Казакевич хорошо знал литературу, память у него была превосходная. Как-то заговорили при нем о популярных в начале века произведениях русских и западных декадентов, и выяснилось, что Казакевич многого не читал. Меры были приняты быстрые и решительные: за немалые деньги куплено у букиниста собрание сочинений Д.Мережковского, прочитаны сохранившиеся в библиотеке моего отца романы Ст.Пшибышевского, Ж.Гюисманса... И опять-таки с единственной целью - расширить свое представление о мире и людях. Как-то ему пришла в голову совершенно мальчишеская затея - составить список примерно из пятидесяти самых близких его сердцу деятелей науки и искусства и развесить по всей даче их окантованные портреты. Это было не так уж красиво, но увлекательно, как всякая игра.
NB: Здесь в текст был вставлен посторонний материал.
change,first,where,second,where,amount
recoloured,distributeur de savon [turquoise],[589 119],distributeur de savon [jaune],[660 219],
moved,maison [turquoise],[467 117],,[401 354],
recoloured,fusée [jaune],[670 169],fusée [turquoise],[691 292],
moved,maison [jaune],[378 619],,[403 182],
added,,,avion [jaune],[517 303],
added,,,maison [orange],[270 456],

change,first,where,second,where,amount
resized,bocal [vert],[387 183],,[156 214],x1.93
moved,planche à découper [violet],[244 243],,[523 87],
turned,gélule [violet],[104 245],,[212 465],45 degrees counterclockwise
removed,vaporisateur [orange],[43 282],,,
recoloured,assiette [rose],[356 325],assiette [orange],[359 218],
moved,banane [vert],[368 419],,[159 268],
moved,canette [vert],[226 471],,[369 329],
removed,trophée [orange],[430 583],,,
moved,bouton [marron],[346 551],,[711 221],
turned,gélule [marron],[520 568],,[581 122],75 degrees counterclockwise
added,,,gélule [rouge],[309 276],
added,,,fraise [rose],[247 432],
Теперь уже не помню всех, кто был занесен на эту своеобразную доску Почета, были там и Пушкин, и Бальзак, и Эйнштейн, и Чаплин, и о каждом из них Казакевич мог говорить с увлечением, каждый чем-то питал его внутренний мир.
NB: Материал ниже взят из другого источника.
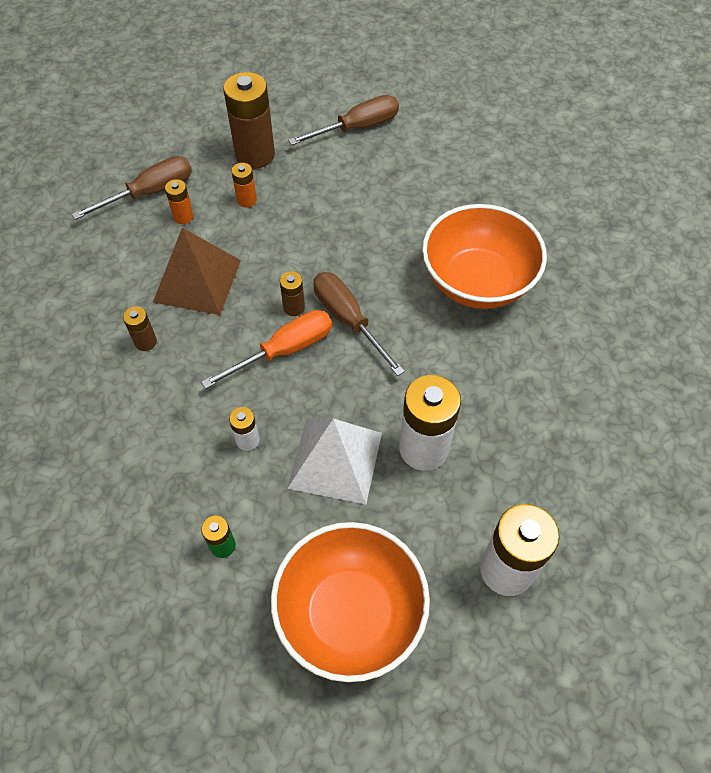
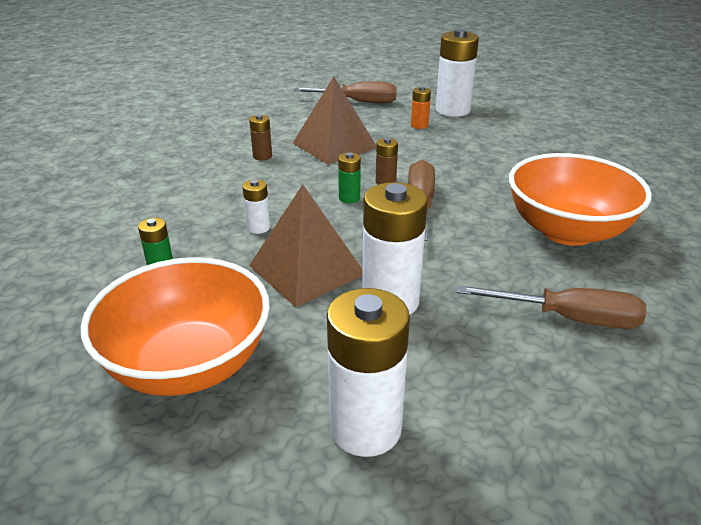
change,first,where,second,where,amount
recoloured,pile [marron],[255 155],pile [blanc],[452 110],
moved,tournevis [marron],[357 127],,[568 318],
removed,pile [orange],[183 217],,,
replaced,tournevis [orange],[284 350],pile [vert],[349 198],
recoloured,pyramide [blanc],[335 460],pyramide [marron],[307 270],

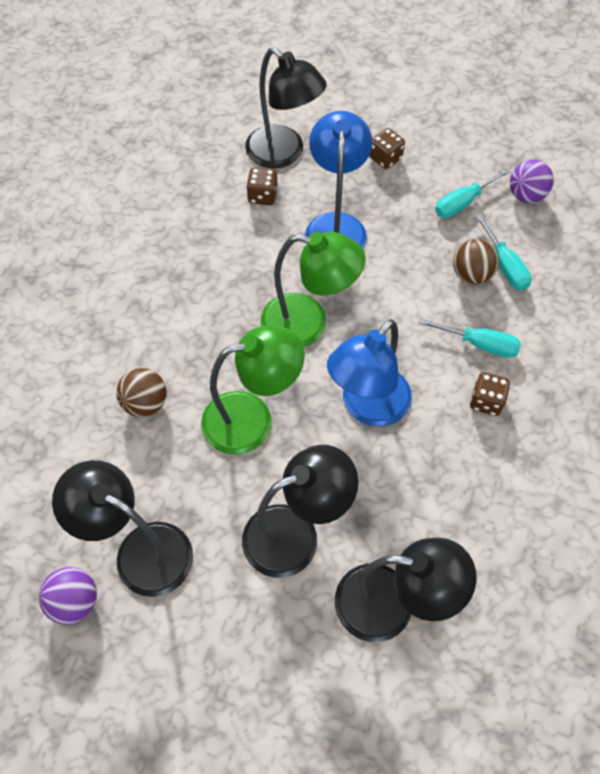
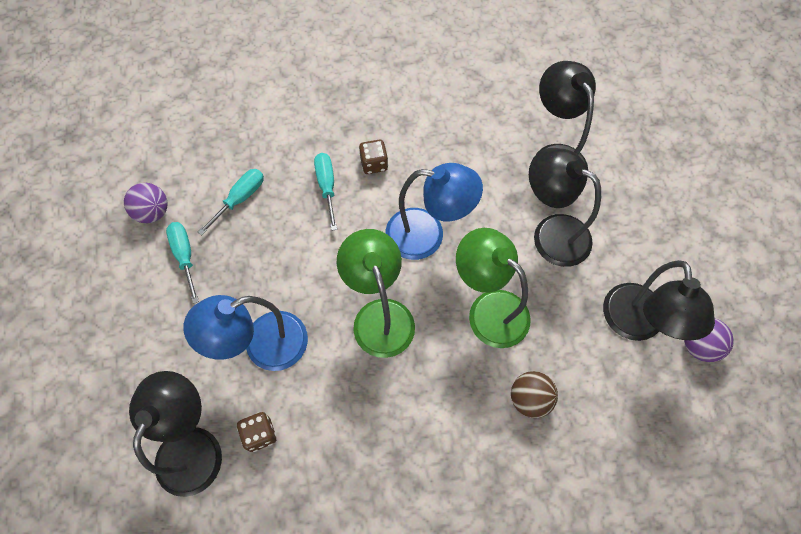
change,first,where,second,where,amount
removed,dé [marron],[385 158],,,
turned,tournevis [turquoise],[462 203],,[185 256],135 degrees counterclockwise
removed,balle [marron],[471 274],,,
Были ли мы близкими друзьями? Несомненно, и у меня, и у него были друзья более близкие. Слово "дружба" произносилось редко и неизменно присутствовало только в дарственных надписях на книгах. Наша близость проявлялась наиболее полно не в быту, а в откровенных разговорах, в сразу возникшем и укрепившемся с годами чувстве доверия. Летом мы подолгу бродили вдвоем и обсуждали все, что нас в ту пору занимало и волновало: политические события, литературную жизнь, книги и людей. Во многом сходились, иногда спорили, но, даже расходясь в оценках, понимали друг друга с полуслова. Существовал молчаливый договор, что наши беседы не рассчитаны на широкую аудиторию, он сохранил свою силу и теперь, скажу только, что на протяжении ряда лет у меня не было более увлекательного собеседника. Человек независимого и оригинального ума, Казакевич всегда стремился проникнуть в глубь любой проблемы, все догматическое, стандартное, банальное вызывало у него скуку или ярость. В его оптимизме не было ничего казенного, он верил в мощь многонациональной советской литературы, радовался появлению новых имен, но в своих оценках бывал бескомпромиссен, у него был свой счет, он мог прийти в восторг от рассказа никому не известного писателя и с убийственным сарказмом говорил о тех, кого считал "литературными временщиками". Казакевич был самолюбив, но не ревнив к чужому успеху, свободен от групповых пристрастий, в людях ценил дарование, ум и честность, глупость он еще прощал, но был непримирим к пошлости.